NADP supports the principle of public-private partnerships and commits to (and its member organizations) both dialogue and partnership with organized dentistry, dental education, government agencies, and organizations representing allied dental personnel to examine and implement a mix of responses to improve the nation’s capacity to provide oral health care.
NADP believes that targeted activities to increase the capacity of the dental profession to meet current and future demand are limited only by the imagination and innovation of these key participants and suggests initial examination of the following mix of responses:
- Expansion of dental school classes as soon as possible.
- Expansion of education and awareness for current and emerging members of the dental profession on ways to increase productivity of the dental workforce, particularly through the use of allied dental personnel.
- Enhancement practice mobility between states, reciprocity between state licensure, and simplification of the licensure process on a national basis.
- Expansion of delegated duties to qualified allied dental personnel where allowed by local laws and supported by education and accountability.
- Incentives for:
a) Increased availability of education and training for allied dental personnel, to insure that delegated duties are delivered without diminished quality.
b) Allied dental personnel to seek that continuing education, with the goal of increased productivity and enhanced career satisfaction.

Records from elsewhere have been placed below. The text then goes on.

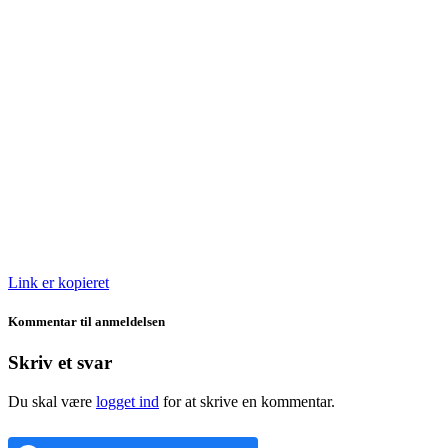
Link er kopieret
Kommentar til anmeldelsen
Skriv et svar
Du skal være
logget ind
for at skrive en kommentar.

c) Qualified applicants to enter dental schools, obtain relief of student debt, and assistance in the formation of new practice opportunities.
d) Dentists to remain in the workforce as long as they can contribute, rather than opting for full retirement. e) Quality faculty candidates to seek affiliation with dental schools.
f) Research for evidence-based dentistry which can identify ways to intervene in the dental disease process before major restoration is required.
g) The development of technology that increases the productivity of a dentist in his or her practice.